-- Instructions for the task --
Every entry below must be reproduced exactly.

(Records from a data source)
^^^^^^^^
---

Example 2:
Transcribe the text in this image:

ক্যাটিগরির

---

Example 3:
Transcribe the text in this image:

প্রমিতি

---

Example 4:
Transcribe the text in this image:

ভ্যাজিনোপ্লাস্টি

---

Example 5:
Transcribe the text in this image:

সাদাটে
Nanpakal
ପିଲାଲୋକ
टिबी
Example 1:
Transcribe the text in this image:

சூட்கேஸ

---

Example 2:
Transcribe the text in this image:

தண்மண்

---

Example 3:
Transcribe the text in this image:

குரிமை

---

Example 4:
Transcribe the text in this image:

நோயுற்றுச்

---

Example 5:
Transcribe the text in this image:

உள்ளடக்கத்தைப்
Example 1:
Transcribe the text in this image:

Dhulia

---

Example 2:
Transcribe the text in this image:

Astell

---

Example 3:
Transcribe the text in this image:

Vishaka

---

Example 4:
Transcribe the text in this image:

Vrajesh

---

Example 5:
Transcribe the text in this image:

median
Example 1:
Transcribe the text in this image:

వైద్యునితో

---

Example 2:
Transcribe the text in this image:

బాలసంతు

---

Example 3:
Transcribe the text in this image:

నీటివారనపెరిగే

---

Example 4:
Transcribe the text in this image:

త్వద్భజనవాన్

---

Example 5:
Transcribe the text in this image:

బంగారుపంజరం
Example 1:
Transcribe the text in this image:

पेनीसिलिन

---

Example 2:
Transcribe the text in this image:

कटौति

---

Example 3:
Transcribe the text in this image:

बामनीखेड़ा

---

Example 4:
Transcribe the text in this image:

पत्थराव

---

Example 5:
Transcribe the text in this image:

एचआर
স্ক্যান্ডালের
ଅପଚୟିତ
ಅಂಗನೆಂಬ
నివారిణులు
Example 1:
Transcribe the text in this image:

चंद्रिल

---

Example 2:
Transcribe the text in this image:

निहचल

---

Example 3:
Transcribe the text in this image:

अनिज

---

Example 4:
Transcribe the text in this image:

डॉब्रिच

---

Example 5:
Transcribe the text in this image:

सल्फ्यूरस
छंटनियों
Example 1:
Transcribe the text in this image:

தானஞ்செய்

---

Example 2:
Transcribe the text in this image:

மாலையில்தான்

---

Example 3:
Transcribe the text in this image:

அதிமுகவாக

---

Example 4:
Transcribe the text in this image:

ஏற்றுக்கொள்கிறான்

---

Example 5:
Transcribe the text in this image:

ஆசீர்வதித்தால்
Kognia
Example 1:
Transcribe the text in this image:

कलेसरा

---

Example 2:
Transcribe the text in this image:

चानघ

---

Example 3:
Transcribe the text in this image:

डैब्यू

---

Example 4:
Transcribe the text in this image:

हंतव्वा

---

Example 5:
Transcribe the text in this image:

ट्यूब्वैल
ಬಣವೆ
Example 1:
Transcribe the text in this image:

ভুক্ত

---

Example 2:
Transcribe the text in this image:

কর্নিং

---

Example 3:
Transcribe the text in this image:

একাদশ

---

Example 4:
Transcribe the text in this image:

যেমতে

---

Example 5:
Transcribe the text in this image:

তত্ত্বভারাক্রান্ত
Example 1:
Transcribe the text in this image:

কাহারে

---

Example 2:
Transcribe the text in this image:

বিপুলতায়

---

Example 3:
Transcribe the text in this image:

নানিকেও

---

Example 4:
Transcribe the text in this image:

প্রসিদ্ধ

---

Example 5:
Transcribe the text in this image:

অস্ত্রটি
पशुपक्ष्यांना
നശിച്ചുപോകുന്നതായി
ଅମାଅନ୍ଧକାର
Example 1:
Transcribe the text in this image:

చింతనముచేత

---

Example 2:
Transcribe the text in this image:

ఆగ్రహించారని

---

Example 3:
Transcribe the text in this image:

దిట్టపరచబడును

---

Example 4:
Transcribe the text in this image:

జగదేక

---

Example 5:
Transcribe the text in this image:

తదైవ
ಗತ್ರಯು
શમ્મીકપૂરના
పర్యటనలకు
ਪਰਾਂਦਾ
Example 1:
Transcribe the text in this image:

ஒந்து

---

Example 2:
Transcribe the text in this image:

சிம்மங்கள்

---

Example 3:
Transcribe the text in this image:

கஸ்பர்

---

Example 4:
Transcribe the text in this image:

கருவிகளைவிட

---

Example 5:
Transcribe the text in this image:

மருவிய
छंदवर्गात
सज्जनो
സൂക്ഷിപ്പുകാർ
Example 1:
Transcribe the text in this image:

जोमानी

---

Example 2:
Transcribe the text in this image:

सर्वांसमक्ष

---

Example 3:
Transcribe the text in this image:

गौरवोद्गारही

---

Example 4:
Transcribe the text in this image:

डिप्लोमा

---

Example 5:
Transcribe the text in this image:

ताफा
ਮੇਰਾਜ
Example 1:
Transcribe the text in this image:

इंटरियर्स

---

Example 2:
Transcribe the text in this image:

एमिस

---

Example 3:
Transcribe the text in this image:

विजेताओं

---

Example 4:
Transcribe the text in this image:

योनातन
^^^^^^^^
-- Answer space --
---

Example 2:
Transcribe the text in this image:

ক্যাটিগরির

---

Example 3:
Transcribe the text in this image:

প্রমিতি

---

Example 4:
Transcribe the text in this image:

ভ্যাজিনোপ্লাস্টি

---

Example 5:
Transcribe the text in this image:

সাদাটে
Nanpakal
ପିଲାଲୋକ
टिबी
Example 1:
Transcribe the text in this image:

சூட்கேஸ

---

Example 2:
Transcribe the text in this image:

தண்மண்

---

Example 3:
Transcribe the text in this image:

குரிமை

---

Example 4:
Transcribe the text in this image:

நோயுற்றுச்

---

Example 5:
Transcribe the text in this image:

உள்ளடக்கத்தைப்
Example 1:
Transcribe the text in this image:

Dhulia

---

Example 2:
Transcribe the text in this image:

Astell

---

Example 3:
Transcribe the text in this image:

Vishaka

---

Example 4:
Transcribe the text in this image:

Vrajesh

---

Example 5:
Transcribe the text in this image:

median
Example 1:
Transcribe the text in this image:

వైద్యునితో

---

Example 2:
Transcribe the text in this image:

బాలసంతు

---

Example 3:
Transcribe the text in this image:

నీటివారనపెరిగే

---

Example 4:
Transcribe the text in this image:

త్వద్భజనవాన్

---

Example 5:
Transcribe the text in this image:

బంగారుపంజరం
Example 1:
Transcribe the text in this image:

पेनीसिलिन

---

Example 2:
Transcribe the text in this image:

कटौति

---

Example 3:
Transcribe the text in this image:

बामनीखेड़ा

---

Example 4:
Transcribe the text in this image:

पत्थराव

---

Example 5:
Transcribe the text in this image:

एचआर
স্ক্যান্ডালের
ଅପଚୟିତ
ಅಂಗನೆಂಬ
నివారిణులు
Example 1:
Transcribe the text in this image:

चंद्रिल

---

Example 2:
Transcribe the text in this image:

निहचल

---

Example 3:
Transcribe the text in this image:

अनिज

---

Example 4:
Transcribe the text in this image:

डॉब्रिच

---

Example 5:
Transcribe the text in this image:

सल्फ्यूरस
छंटनियों
Example 1:
Transcribe the text in this image:

தானஞ்செய்

---

Example 2:
Transcribe the text in this image:

மாலையில்தான்

---

Example 3:
Transcribe the text in this image:

அதிமுகவாக

---

Example 4:
Transcribe the text in this image:

ஏற்றுக்கொள்கிறான்

---

Example 5:
Transcribe the text in this image:

ஆசீர்வதித்தால்
Kognia
Example 1:
Transcribe the text in this image:

कलेसरा

---

Example 2:
Transcribe the text in this image:

चानघ

---

Example 3:
Transcribe the text in this image:

डैब्यू

---

Example 4:
Transcribe the text in this image:

हंतव्वा

---

Example 5:
Transcribe the text in this image:

ट्यूब्वैल
ಬಣವೆ
Example 1:
Transcribe the text in this image:

ভুক্ত

---

Example 2:
Transcribe the text in this image:

কর্নিং

---

Example 3:
Transcribe the text in this image:

একাদশ

---

Example 4:
Transcribe the text in this image:

যেমতে

---

Example 5:
Transcribe the text in this image:

তত্ত্বভারাক্রান্ত
Example 1:
Transcribe the text in this image:

কাহারে

---

Example 2:
Transcribe the text in this image:

বিপুলতায়

---

Example 3:
Transcribe the text in this image:

নানিকেও

---

Example 4:
Transcribe the text in this image:

প্রসিদ্ধ

---

Example 5:
Transcribe the text in this image:

অস্ত্রটি
पशुपक्ष्यांना
നശിച്ചുപോകുന്നതായി
ଅମାଅନ୍ଧକାର
Example 1:
Transcribe the text in this image:

చింతనముచేత

---

Example 2:
Transcribe the text in this image:

ఆగ్రహించారని

---

Example 3:
Transcribe the text in this image:

దిట్టపరచబడును

---

Example 4:
Transcribe the text in this image:

జగదేక

---

Example 5:
Transcribe the text in this image:

తదైవ
ಗತ್ರಯು
શમ્મીકપૂરના
పర్యటనలకు
ਪਰਾਂਦਾ
Example 1:
Transcribe the text in this image:

ஒந்து

---

Example 2:
Transcribe the text in this image:

சிம்மங்கள்

---

Example 3:
Transcribe the text in this image:

கஸ்பர்

---

Example 4:
Transcribe the text in this image:

கருவிகளைவிட

---

Example 5:
Transcribe the text in this image:

மருவிய
छंदवर्गात
सज्जनो
സൂക്ഷിപ്പുകാർ
Example 1:
Transcribe the text in this image:

जोमानी

---

Example 2:
Transcribe the text in this image:

सर्वांसमक्ष

---

Example 3:
Transcribe the text in this image:

गौरवोद्गारही

---

Example 4:
Transcribe the text in this image:

डिप्लोमा

---

Example 5:
Transcribe the text in this image:

ताफा
ਮੇਰਾਜ
Example 1:
Transcribe the text in this image:

इंटरियर्स

---

Example 2:
Transcribe the text in this image:

एमिस

---

Example 3:
Transcribe the text in this image:

विजेताओं

---

Example 4:
Transcribe the text in this image:

योनातन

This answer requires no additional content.